Re: [PATCH v5 5/6] vhost_user: Make source quit after reporting migration state

public inbox for passt-dev@passt.top
 help / color / mirror / code / Atom feed

From: Hanna Czenczek <hreitz@redhat.com>
To: Stefano Brivio <sbrivio@redhat.com>,
	German Maglione <gmaglione@redhat.com>
Cc: David Gibson <david@gibson.dropbear.id.au>,
	passt-dev@passt.top, Laurent Vivier <lvivier@redhat.com>
Subject: Re: [PATCH v5 5/6] vhost_user: Make source quit after reporting migration state
Date: Wed, 5 Feb 2025 09:58:11 +0100	[thread overview]
Message-ID: <9aa66ede-51f5-46b5-ac15-4dbe93ce8903@redhat.com> (raw)
In-Reply-To: <20250205064708.1af3ef28@elisabeth>

On 05.02.25 06:47, Stefano Brivio wrote:
> To: German whom I feel okay to To: now that
> https://github.com/kubevirt/kubevirt/pull/13756 is merged, and Hanna who
> knows one thing or two about vhost-user based migration.
>
> This is Stefano from your neighbouring mailing list, passt-dev.
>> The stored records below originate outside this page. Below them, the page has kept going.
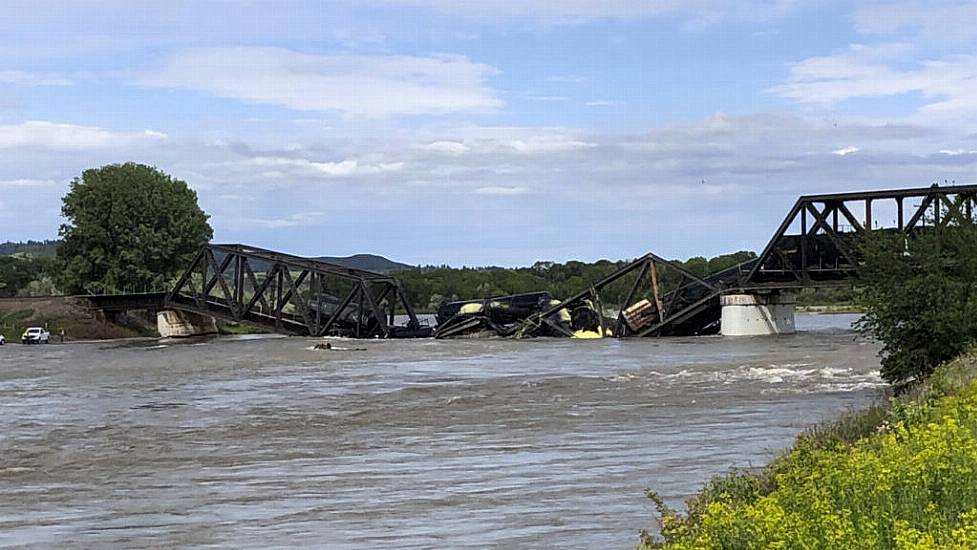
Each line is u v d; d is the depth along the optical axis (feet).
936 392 81.30
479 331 358.64
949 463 39.70
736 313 320.91
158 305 413.39
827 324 498.28
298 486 92.02
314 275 372.58
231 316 389.19
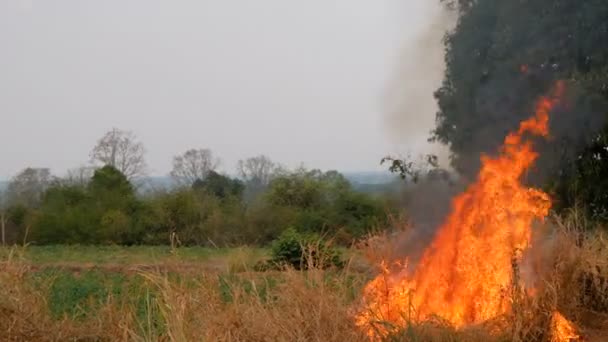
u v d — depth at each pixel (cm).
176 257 746
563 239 621
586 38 874
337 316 527
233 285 618
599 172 950
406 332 494
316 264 629
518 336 511
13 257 741
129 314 646
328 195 3159
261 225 3025
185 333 504
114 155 4494
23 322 643
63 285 1316
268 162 4909
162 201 3372
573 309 572
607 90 880
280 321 520
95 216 3391
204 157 4931
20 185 3725
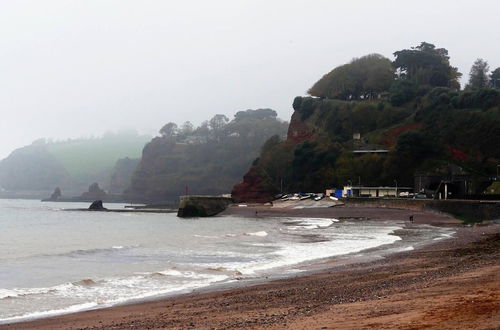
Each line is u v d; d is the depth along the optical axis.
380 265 30.39
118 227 84.00
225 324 15.23
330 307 16.61
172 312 18.64
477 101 145.12
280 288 23.30
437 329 11.84
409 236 55.47
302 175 158.50
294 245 47.12
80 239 58.78
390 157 142.62
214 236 60.44
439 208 95.88
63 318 18.50
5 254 41.22
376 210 107.50
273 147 179.62
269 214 118.69
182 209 125.00
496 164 129.00
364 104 175.38
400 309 14.90
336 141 162.75
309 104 188.88
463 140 138.38
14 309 20.55
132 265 34.03
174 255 39.62
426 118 150.75
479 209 83.88
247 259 36.75
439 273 23.94
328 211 112.06
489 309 13.56
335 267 30.97
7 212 148.75
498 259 28.81
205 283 26.53
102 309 20.14
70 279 28.34
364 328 12.63
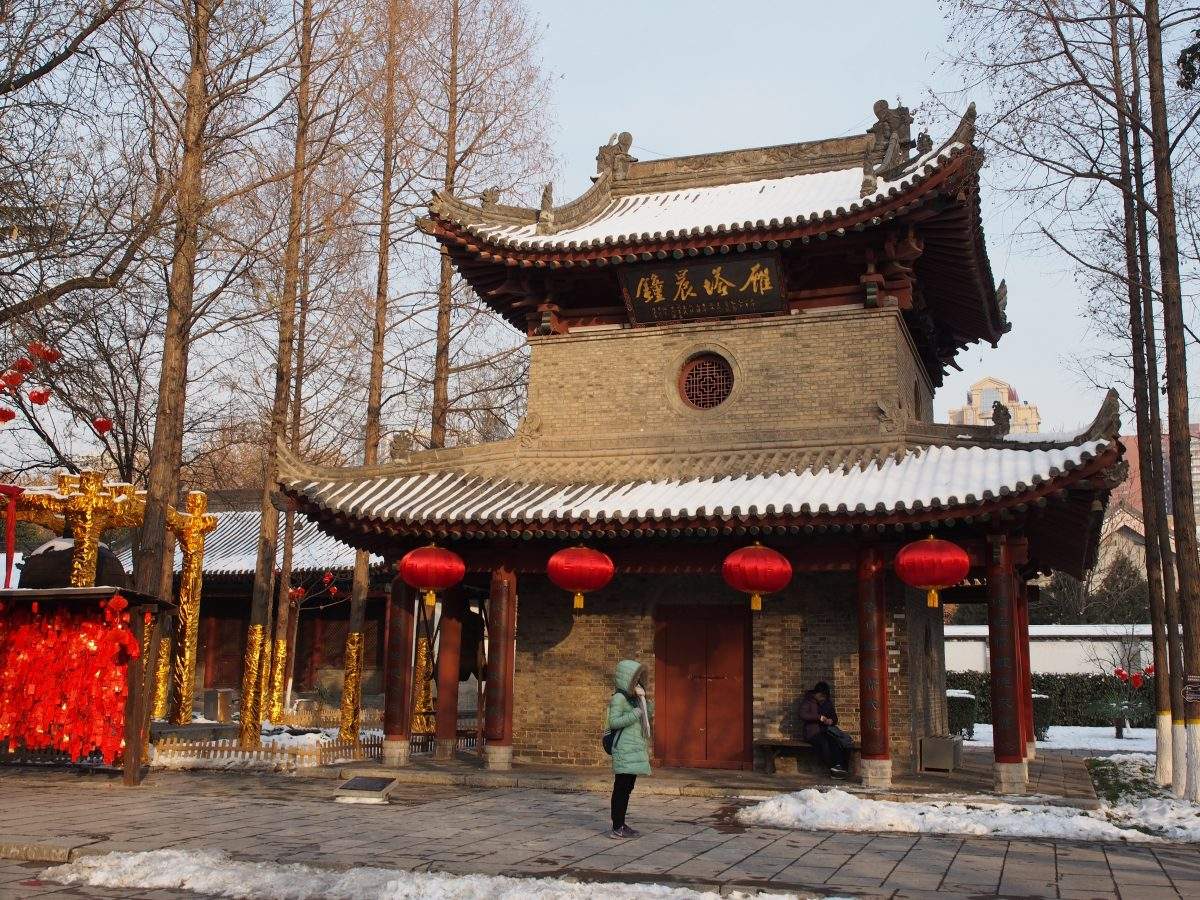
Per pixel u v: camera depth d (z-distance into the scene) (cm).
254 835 1234
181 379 2038
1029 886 1024
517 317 2397
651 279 2059
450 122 2702
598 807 1512
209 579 3769
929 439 1905
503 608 1891
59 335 1569
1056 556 2133
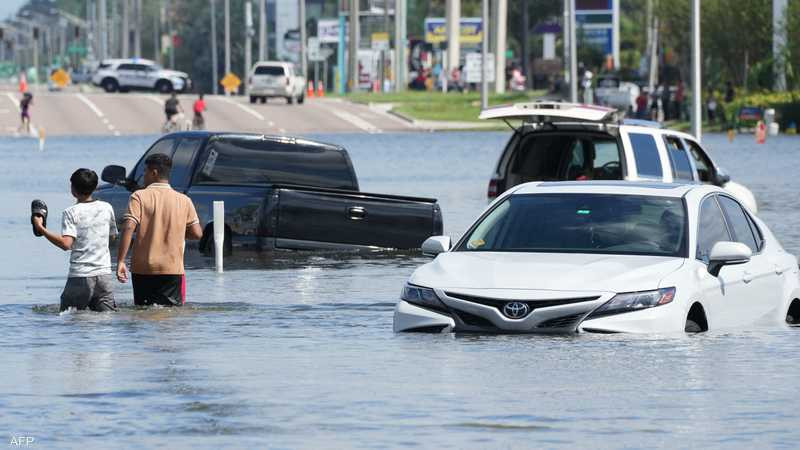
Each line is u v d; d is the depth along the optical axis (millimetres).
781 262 42250
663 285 37469
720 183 67500
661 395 30500
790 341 37531
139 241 46594
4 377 33156
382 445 25922
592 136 62094
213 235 65500
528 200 41375
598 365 33844
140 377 33156
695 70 115125
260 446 25875
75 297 45406
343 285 53938
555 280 37562
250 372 33781
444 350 36250
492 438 26484
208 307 47031
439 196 100688
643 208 40344
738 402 29750
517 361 34469
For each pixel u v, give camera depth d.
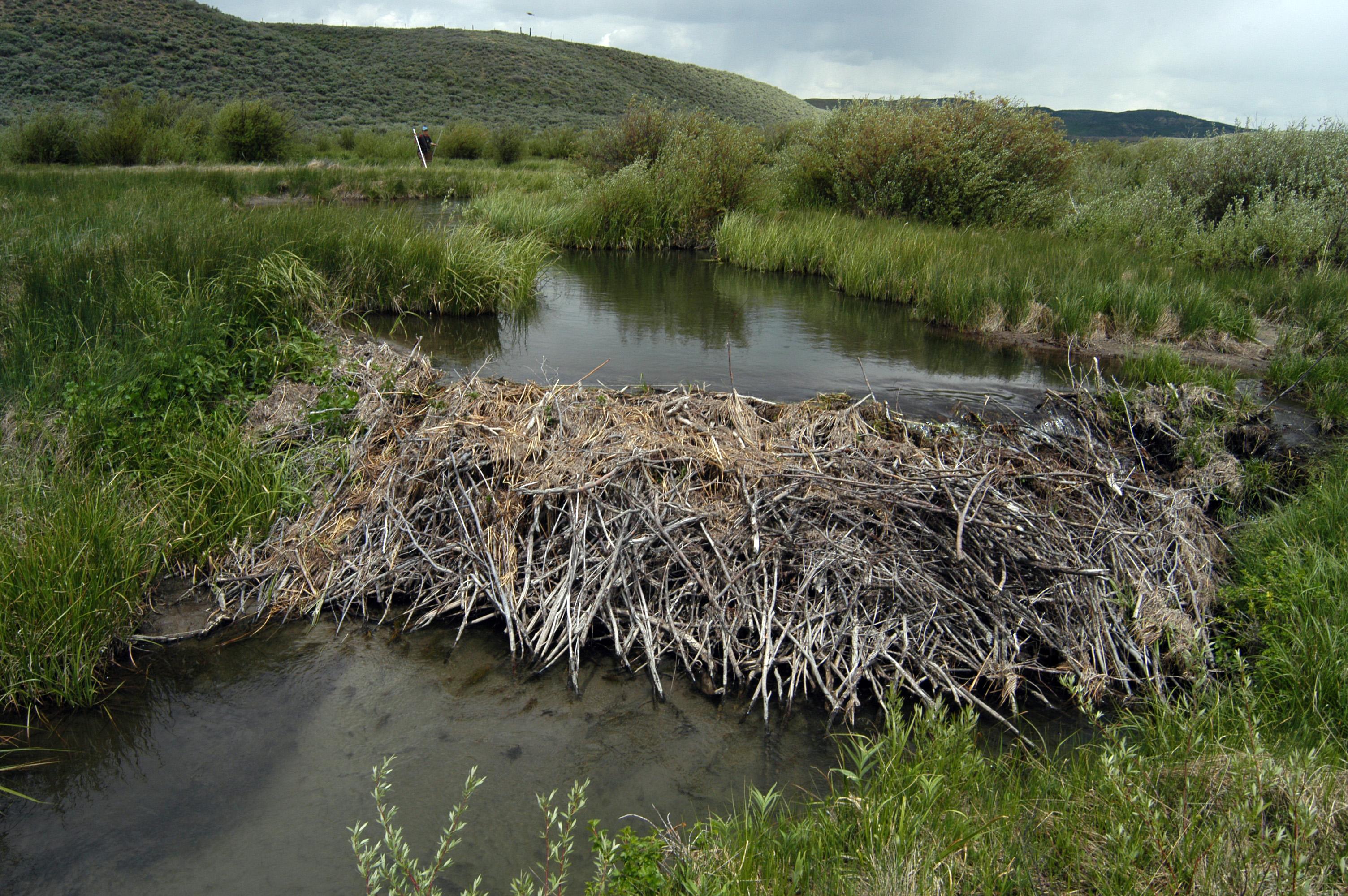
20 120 24.70
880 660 3.95
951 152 15.57
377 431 5.43
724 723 3.62
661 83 74.06
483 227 11.98
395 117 48.03
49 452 4.93
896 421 5.77
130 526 4.35
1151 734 3.47
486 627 4.25
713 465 4.74
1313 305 9.36
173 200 12.81
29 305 6.42
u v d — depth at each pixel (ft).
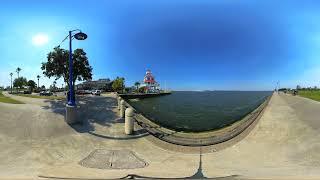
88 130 57.11
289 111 79.41
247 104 239.71
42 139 50.62
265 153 44.04
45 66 103.60
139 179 32.78
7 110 66.80
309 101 117.50
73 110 60.03
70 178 33.14
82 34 64.69
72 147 47.85
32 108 72.74
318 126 54.24
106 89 404.98
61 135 53.31
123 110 70.85
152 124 71.15
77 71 105.50
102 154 45.32
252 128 56.59
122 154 45.44
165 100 295.07
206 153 46.26
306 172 34.12
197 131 67.67
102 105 90.33
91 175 34.81
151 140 52.70
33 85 398.83
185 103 250.16
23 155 43.11
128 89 382.83
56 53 103.50
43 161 41.37
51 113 66.80
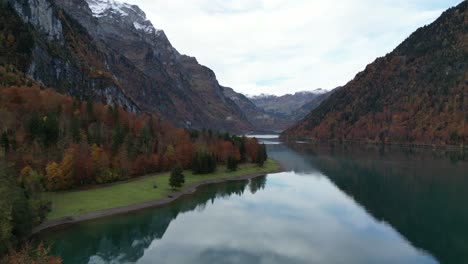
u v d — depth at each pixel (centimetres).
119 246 6334
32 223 6306
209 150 14838
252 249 6241
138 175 12050
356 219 8069
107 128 13238
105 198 9019
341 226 7569
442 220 8000
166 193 10238
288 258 5875
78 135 11319
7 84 13012
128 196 9400
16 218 5806
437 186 11662
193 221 7856
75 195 9044
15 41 16350
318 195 10512
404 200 9819
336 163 17788
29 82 14350
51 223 7231
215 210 8794
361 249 6322
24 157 9075
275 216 8294
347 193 10781
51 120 10662
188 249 6231
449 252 6234
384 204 9394
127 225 7488
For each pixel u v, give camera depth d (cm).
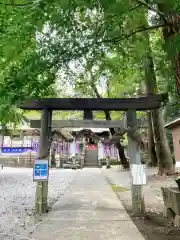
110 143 749
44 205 639
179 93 388
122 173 1753
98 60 602
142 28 461
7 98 425
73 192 971
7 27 390
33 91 492
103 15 437
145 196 855
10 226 524
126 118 650
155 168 1786
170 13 344
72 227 499
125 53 643
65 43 468
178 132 1508
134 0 339
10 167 2666
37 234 460
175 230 480
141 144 652
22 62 453
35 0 327
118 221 540
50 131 662
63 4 347
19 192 1033
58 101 649
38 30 403
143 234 462
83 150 2823
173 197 516
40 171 644
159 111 1416
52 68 482
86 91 1245
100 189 1046
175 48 343
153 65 902
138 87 1524
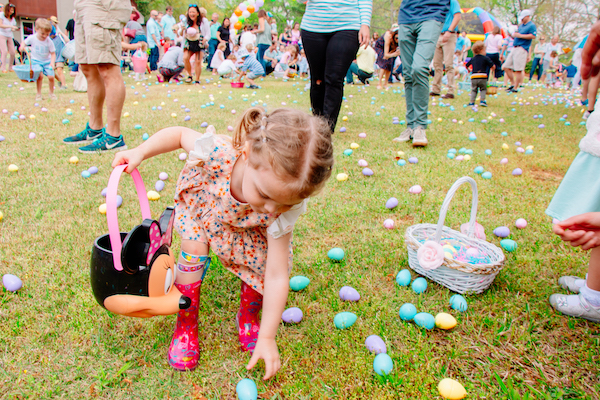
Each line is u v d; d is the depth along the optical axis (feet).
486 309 6.58
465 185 11.53
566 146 16.15
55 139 14.87
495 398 5.07
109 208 4.24
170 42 47.55
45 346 5.58
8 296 6.46
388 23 139.54
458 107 25.43
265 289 5.12
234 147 4.85
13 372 5.19
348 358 5.56
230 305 6.60
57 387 4.99
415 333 6.06
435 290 7.11
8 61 42.19
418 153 14.39
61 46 30.32
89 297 6.52
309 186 4.26
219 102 23.18
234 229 5.34
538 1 104.53
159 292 4.71
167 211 5.18
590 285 6.27
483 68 25.32
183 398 4.96
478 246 7.64
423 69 14.26
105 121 17.81
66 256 7.57
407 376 5.28
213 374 5.32
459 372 5.44
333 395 5.03
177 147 5.55
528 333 6.07
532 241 8.69
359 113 21.61
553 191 11.33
David
> is wondering:
>
> On Wed, 5 Feb 2025 13:09:42 +1100
> David Gibson <david@gibson.dropbear.id.au> wrote:
>
>> On Wed, Feb 05, 2025 at 01:39:03AM +0100, Stefano Brivio wrote:
>>> On migration, the source process asks passt-helper to set TCP sockets
>>> in repair mode, dumps the information we need to migrate connections,
>>> and closes them.
>>>
>>> At this point, we can't pass them back to passt-helper using
>>> SCM_RIGHTS, because they are closed, from that perspective, and
>>> sendmsg() will give us EBADF. But if we don't clear repair mode, the
>>> port they are bound to will not be available for binding in the
>>> target.
>>>
>>> Terminate once we're done with the migration and we reported the
>>> state. This is equivalent to clearing repair mode on the sockets we
>>> just closed.
>> As we've discussed, quitting still makes sense, but the description
>> above is not really accurate.  Perhaps,
>>
>> ===
>> Once we've passed the migration's "point of no return", there's no way
>> to resume the guest on the source side, because we no longer own the
>> connections.  There's not really anything we can do except exit.
>> ===
>>
>> Except.. thinking about it, I'm not sure that's technically true.
>> After migration, the source qemu enters a kind of limbo state.  I
>> suppose for the case of to-disk migration (savevm) the guest can
>> actually be resumed.  Which for us is not really compatible with
>> completing at least a local migration properly.  Not really sure what
>> to do about that.

I wouldn’t call it a limbo state, AFAIU the source side just continues 
to be the VM that it was, just paused.  So in case of migration failure 
on the destination (which is where virtiofsd migration errors are 
reported), you can (and should, I believe?) continue the source VM.  But 
even in case of success, you could have it continue, and then you’d have 
cloned the VM (which I think has always been a bit of a problem for 
networking specifically).

>> I think it's also technically possible to use monitor commands to boot
>> up essentially an entirely new guest instance in the original qemu,
>> in which case for us it would make sense to basically reset ourselves
>> (flush the low table).
>>
>> Hrm.. we really need to know the sequence of events in a bit more
>> detail to get this right (not that this stops improving the guts of
>> the logic in the meantime).
>>
>> I'm asking around to see if I can find who did the migration stuff or
>> virtiofsd, so we can compare notes.
> ...what we should be doing in the source passt at different stages of
> moving our TCP connections (or failing to move them) over to the target,
> which might be inspired by what you're doing with your... filesystem
> things in virtiofsd.

As far as I understand, with passt, there’s ownership that needs to be… 
passet. (ha ha)  Which leads to that “point of no return”.  We don’t 
have such a thing in virtiofsd, because ownership can be and is shared 
between source and destination instance once the migration state has 
started to be generated (and we know that the guest is stopped during 
vhost-user migration).

So how it works in virtiofsd is:
- Depending on how it’s done, collecting our state can too much take 
time for VM downtime.  So once we see F_LOG_ALL set, we begin collecting 
it.  At this point, the guest is still running, so we need to be able to 
change the collected state when the guest does something that’d affect it.
- Once we receive SET_DEVICE_STATE, we serialize our state.*
- Errors are returned through CHECK_DEVICE_STATE.
- The source instance remains open and operational.  If the (source) 
guest is unpaused, it can continue to use the filesystem.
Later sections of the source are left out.